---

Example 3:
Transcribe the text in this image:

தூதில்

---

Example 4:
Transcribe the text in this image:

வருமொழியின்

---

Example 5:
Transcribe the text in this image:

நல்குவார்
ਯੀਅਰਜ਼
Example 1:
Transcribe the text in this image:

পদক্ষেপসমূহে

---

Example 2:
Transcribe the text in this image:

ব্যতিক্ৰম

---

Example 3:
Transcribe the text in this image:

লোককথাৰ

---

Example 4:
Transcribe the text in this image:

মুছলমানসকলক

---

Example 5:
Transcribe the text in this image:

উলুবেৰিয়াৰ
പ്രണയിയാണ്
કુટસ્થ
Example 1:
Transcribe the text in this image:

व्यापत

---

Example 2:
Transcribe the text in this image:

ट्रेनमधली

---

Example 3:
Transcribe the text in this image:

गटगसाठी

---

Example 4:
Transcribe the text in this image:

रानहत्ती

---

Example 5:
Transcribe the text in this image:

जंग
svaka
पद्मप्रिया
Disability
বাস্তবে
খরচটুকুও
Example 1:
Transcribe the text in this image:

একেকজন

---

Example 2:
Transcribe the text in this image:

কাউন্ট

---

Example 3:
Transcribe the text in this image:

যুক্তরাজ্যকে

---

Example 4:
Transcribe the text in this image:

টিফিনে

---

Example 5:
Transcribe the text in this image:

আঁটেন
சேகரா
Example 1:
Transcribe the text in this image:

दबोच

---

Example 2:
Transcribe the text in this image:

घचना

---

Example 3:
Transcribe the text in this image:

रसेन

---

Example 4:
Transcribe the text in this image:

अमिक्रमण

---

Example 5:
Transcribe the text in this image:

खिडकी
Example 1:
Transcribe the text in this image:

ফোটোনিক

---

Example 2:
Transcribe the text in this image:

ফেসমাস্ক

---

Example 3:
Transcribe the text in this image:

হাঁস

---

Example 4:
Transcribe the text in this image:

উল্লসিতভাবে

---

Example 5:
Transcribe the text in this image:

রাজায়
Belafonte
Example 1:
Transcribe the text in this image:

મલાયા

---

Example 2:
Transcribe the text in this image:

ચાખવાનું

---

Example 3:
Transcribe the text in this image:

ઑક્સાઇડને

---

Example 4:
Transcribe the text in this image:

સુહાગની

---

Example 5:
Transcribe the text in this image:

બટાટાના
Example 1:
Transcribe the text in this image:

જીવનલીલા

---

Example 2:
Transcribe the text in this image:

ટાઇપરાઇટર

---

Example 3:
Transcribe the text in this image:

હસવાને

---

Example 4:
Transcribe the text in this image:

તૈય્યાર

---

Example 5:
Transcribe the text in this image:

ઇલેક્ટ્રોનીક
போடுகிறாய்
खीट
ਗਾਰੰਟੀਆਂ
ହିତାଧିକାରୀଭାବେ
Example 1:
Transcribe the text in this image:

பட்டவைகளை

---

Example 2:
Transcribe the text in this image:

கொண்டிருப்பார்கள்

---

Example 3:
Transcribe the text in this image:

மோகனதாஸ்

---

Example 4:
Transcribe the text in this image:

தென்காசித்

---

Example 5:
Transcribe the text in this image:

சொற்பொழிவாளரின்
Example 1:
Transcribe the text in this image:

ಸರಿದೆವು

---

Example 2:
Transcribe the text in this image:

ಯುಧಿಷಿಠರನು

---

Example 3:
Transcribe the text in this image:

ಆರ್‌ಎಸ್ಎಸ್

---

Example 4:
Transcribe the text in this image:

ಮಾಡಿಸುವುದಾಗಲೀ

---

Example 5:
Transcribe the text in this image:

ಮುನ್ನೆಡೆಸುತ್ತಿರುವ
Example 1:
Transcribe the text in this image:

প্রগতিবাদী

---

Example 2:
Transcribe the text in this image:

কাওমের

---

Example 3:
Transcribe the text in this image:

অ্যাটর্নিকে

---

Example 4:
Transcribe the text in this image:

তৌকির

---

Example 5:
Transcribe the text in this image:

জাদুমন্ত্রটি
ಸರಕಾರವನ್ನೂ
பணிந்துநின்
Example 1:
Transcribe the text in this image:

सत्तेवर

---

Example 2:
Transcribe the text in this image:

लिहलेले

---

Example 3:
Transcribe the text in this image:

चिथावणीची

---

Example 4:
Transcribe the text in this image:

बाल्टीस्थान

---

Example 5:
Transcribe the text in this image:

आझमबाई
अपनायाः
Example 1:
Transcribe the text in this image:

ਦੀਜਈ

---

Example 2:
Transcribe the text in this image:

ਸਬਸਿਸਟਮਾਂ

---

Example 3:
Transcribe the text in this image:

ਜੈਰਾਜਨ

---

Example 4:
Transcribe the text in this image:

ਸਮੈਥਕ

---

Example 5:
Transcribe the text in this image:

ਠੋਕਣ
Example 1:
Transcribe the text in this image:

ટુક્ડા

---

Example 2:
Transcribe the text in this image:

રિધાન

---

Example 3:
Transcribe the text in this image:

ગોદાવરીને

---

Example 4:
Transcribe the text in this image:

****

Return all of the entries exactly as written.

== Answer to the exercise ==
---

Example 3:
Transcribe the text in this image:

தூதில்

---

Example 4:
Transcribe the text in this image:

வருமொழியின்

---

Example 5:
Transcribe the text in this image:

நல்குவார்
ਯੀਅਰਜ਼
Example 1:
Transcribe the text in this image:

পদক্ষেপসমূহে

---

Example 2:
Transcribe the text in this image:

ব্যতিক্ৰম

---

Example 3:
Transcribe the text in this image:

লোককথাৰ

---

Example 4:
Transcribe the text in this image:

মুছলমানসকলক

---

Example 5:
Transcribe the text in this image:

উলুবেৰিয়াৰ
പ്രണയിയാണ്
કુટસ્થ
Example 1:
Transcribe the text in this image:

व्यापत

---

Example 2:
Transcribe the text in this image:

ट्रेनमधली

---

Example 3:
Transcribe the text in this image:

गटगसाठी

---

Example 4:
Transcribe the text in this image:

रानहत्ती

---

Example 5:
Transcribe the text in this image:

जंग
svaka
पद्मप्रिया
Disability
বাস্তবে
খরচটুকুও
Example 1:
Transcribe the text in this image:

একেকজন

---

Example 2:
Transcribe the text in this image:

কাউন্ট

---

Example 3:
Transcribe the text in this image:

যুক্তরাজ্যকে

---

Example 4:
Transcribe the text in this image:

টিফিনে

---

Example 5:
Transcribe the text in this image:

আঁটেন
சேகரா
Example 1:
Transcribe the text in this image:

दबोच

---

Example 2:
Transcribe the text in this image:

घचना

---

Example 3:
Transcribe the text in this image:

रसेन

---

Example 4:
Transcribe the text in this image:

अमिक्रमण

---

Example 5:
Transcribe the text in this image:

खिडकी
Example 1:
Transcribe the text in this image:

ফোটোনিক

---

Example 2:
Transcribe the text in this image:

ফেসমাস্ক

---

Example 3:
Transcribe the text in this image:

হাঁস

---

Example 4:
Transcribe the text in this image:

উল্লসিতভাবে

---

Example 5:
Transcribe the text in this image:

রাজায়
Belafonte
Example 1:
Transcribe the text in this image:

મલાયા

---

Example 2:
Transcribe the text in this image:

ચાખવાનું

---

Example 3:
Transcribe the text in this image:

ઑક્સાઇડને

---

Example 4:
Transcribe the text in this image:

સુહાગની

---

Example 5:
Transcribe the text in this image:

બટાટાના
Example 1:
Transcribe the text in this image:

જીવનલીલા

---

Example 2:
Transcribe the text in this image:

ટાઇપરાઇટર

---

Example 3:
Transcribe the text in this image:

હસવાને

---

Example 4:
Transcribe the text in this image:

તૈય્યાર

---

Example 5:
Transcribe the text in this image:

ઇલેક્ટ્રોનીક
போடுகிறாய்
खीट
ਗਾਰੰਟੀਆਂ
ହିତାଧିକାରୀଭାବେ
Example 1:
Transcribe the text in this image:

பட்டவைகளை

---

Example 2:
Transcribe the text in this image:

கொண்டிருப்பார்கள்

---

Example 3:
Transcribe the text in this image:

மோகனதாஸ்

---

Example 4:
Transcribe the text in this image:

தென்காசித்

---

Example 5:
Transcribe the text in this image:

சொற்பொழிவாளரின்
Example 1:
Transcribe the text in this image:

ಸರಿದೆವು

---

Example 2:
Transcribe the text in this image:

ಯುಧಿಷಿಠರನು

---

Example 3:
Transcribe the text in this image:

ಆರ್‌ಎಸ್ಎಸ್

---

Example 4:
Transcribe the text in this image:

ಮಾಡಿಸುವುದಾಗಲೀ

---

Example 5:
Transcribe the text in this image:

ಮುನ್ನೆಡೆಸುತ್ತಿರುವ
Example 1:
Transcribe the text in this image:

প্রগতিবাদী

---

Example 2:
Transcribe the text in this image:

কাওমের

---

Example 3:
Transcribe the text in this image:

অ্যাটর্নিকে

---

Example 4:
Transcribe the text in this image:

তৌকির

---

Example 5:
Transcribe the text in this image:

জাদুমন্ত্রটি
ಸರಕಾರವನ್ನೂ
பணிந்துநின்
Example 1:
Transcribe the text in this image:

सत्तेवर

---

Example 2:
Transcribe the text in this image:

लिहलेले

---

Example 3:
Transcribe the text in this image:

चिथावणीची

---

Example 4:
Transcribe the text in this image:

बाल्टीस्थान

---

Example 5:
Transcribe the text in this image:

आझमबाई
अपनायाः
Example 1:
Transcribe the text in this image:

ਦੀਜਈ

---

Example 2:
Transcribe the text in this image:

ਸਬਸਿਸਟਮਾਂ

---

Example 3:
Transcribe the text in this image:

ਜੈਰਾਜਨ

---

Example 4:
Transcribe the text in this image:

ਸਮੈਥਕ

---

Example 5:
Transcribe the text in this image:

ਠੋਕਣ
Example 1:
Transcribe the text in this image:

ટુક્ડા

---

Example 2:
Transcribe the text in this image:

રિધાન

---

Example 3:
Transcribe the text in this image:

ગોદાવરીને

---

Example 4:
Transcribe the text in this image:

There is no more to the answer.